*DATASET*:
● ● ●
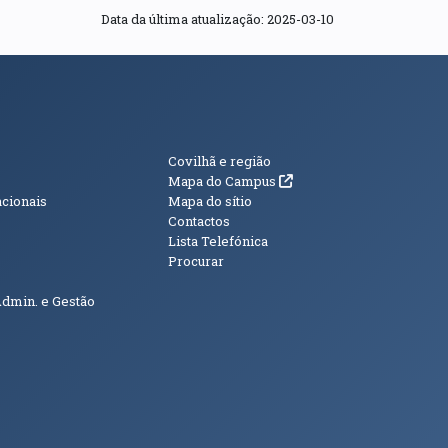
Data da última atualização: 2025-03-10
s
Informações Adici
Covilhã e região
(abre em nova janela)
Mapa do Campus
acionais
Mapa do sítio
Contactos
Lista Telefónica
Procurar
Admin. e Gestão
● ● ●
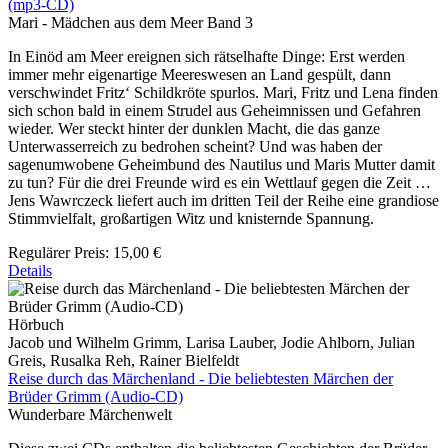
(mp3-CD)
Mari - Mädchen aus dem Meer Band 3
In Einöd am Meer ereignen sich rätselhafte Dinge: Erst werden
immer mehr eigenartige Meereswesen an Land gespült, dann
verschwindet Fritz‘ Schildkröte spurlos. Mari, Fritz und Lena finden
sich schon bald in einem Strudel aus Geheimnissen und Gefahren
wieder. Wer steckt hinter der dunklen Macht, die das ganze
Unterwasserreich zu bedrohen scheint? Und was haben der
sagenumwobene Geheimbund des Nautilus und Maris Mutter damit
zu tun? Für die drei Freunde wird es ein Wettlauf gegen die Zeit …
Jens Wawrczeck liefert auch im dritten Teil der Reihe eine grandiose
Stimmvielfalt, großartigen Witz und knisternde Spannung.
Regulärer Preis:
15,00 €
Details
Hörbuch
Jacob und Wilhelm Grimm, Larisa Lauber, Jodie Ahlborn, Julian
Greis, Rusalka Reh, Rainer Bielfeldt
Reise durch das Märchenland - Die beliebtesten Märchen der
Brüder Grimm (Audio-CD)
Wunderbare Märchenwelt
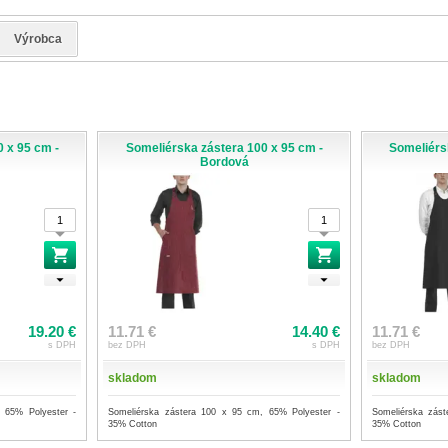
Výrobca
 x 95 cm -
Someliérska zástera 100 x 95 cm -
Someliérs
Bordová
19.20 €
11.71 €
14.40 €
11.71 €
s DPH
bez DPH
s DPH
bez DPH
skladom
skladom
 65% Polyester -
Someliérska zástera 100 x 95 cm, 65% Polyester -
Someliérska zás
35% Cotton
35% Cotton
● ● ●
*INSTRUCTIONS FOR THE TASK*: Put the lines of the listing, starting at the line that contains "Data da última atualização: 2025-03-10" and ending at the line that contains "Admin. e Gestão", into a Markdown table with the columns No. and Line, numbering each row and leaving out any blank lines.

*YOUR SOLUTION*:
| No. | Line |
|---|---|
| 1 | Data da última atualização: 2025-03-10 |
| 2 | s |
| 3 | Informações Adici |
| 4 | Covilhã e região |
| 5 | (abre em nova janela) |
| 6 | Mapa do Campus |
| 7 | acionais |
| 8 | Mapa do sítio |
| 9 | Contactos |
| 10 | Lista Telefónica |
| 11 | Procurar |
| 12 | Admin. e Gestão |